My good (pre-collision) interactions with the 2000 at work is part of what led us to buy this 2001 Taurus SES in September of 2002 as our two-door cars weren’t cutting it carrying baby related stuff. Bad decision. Whereas all the Taurii at work had been pretty decent cars, this car went from driving great upon purchasing it to being the biggest disappointment I’ve ever owned.
To clarify, the car was highly reliable and handled great, but like a rabid chihuahua, you just didn’t know how it would behave. Sometimes its 3.0 liter regular fuel V6 ran as smooth and silky as a baby’s bottom covered in mineral oil. Other times it would run okay and make barely enough power to reach highway speeds.
Fuel mileage sucked, with the best I ever obtained being 24 miles per gallon – and that happened once. The worst? 12 miles per gallon. On those occasions it surpassed 20 mpg I was ready to kiss the ground. It also had a nasty spark knock that might (or might not) go away with higher octane gasoline.
The brakes took fits of being hard to press later on during my ownership and both rear drums were out of round as the shoes wore down to the steel at the 7:00 position on the right rear and at 4:00 on the left rear with the rest of the shoe looking untouched. Its chestnut colored paint would show etch marks from bird droppings if not removed within ten minutes.
Yet my favorite happened at 57,000 miles. Still living in St. Joseph, one night we were returning from a trip to Kansas City. Being stopped by a red light, the oil light was flashing at idle speed. Upon taking off, the light ceased. Being leery, I was able to determine this would happen at idle speed if the engine had been running for an hour or longer. After dealing with two jackass infested Ford dealers, a larger dealer in Kansas City was able to diagnose excessive crankshaft bearing clearance. It seems Ford was having a rash of such problems with the 3.0 Vulcan engine. Had my health at the time not compromised my finances, this Taurus would have gone away. To their credit, the problem was effectively fixed.

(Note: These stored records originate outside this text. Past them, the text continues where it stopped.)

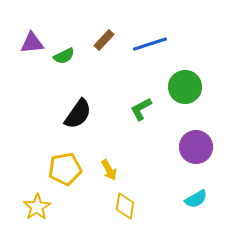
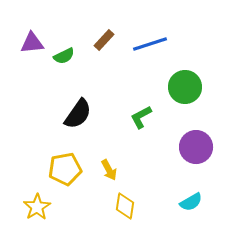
green L-shape: moved 8 px down
cyan semicircle: moved 5 px left, 3 px down
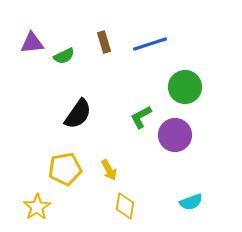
brown rectangle: moved 2 px down; rotated 60 degrees counterclockwise
purple circle: moved 21 px left, 12 px up
cyan semicircle: rotated 10 degrees clockwise
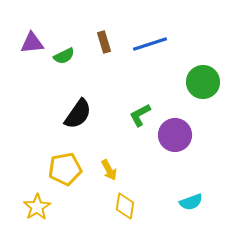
green circle: moved 18 px right, 5 px up
green L-shape: moved 1 px left, 2 px up
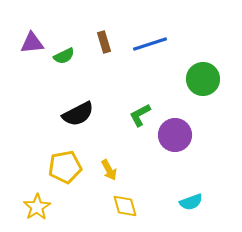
green circle: moved 3 px up
black semicircle: rotated 28 degrees clockwise
yellow pentagon: moved 2 px up
yellow diamond: rotated 24 degrees counterclockwise
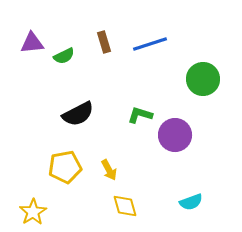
green L-shape: rotated 45 degrees clockwise
yellow star: moved 4 px left, 5 px down
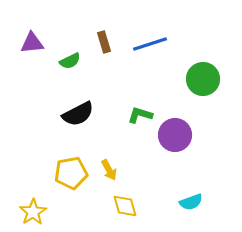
green semicircle: moved 6 px right, 5 px down
yellow pentagon: moved 6 px right, 6 px down
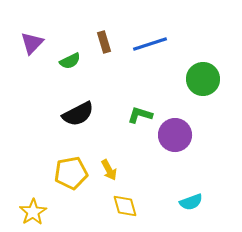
purple triangle: rotated 40 degrees counterclockwise
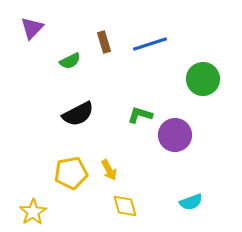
purple triangle: moved 15 px up
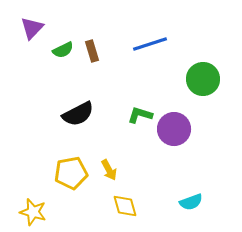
brown rectangle: moved 12 px left, 9 px down
green semicircle: moved 7 px left, 11 px up
purple circle: moved 1 px left, 6 px up
yellow star: rotated 24 degrees counterclockwise
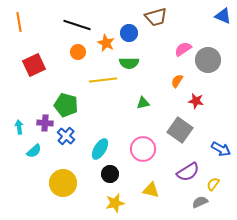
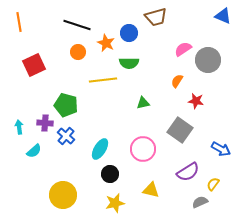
yellow circle: moved 12 px down
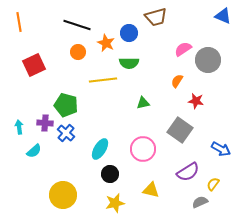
blue cross: moved 3 px up
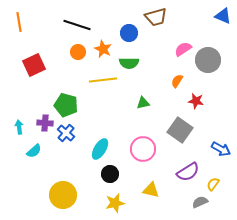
orange star: moved 3 px left, 6 px down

Upon Mrs. Jason experiencing undiagnosable brake issues in 2009, we sold the car to someone who seemed unconcerned about that problem. We had put 75,000 miles on it.
I have driven many more Taurii than those listed here, with my estimation being somewhere around seventy-five in total. For me, the most comfortable to drive were the 1996 to 1999 models, with the 1992 to 1995 models being the best handling, and the 2000 to 2005 being the best long distance cruisers.
Without doubt there is a broad spectrum of opinions and experiences with the Ford Taurus. These were mine, good and bad.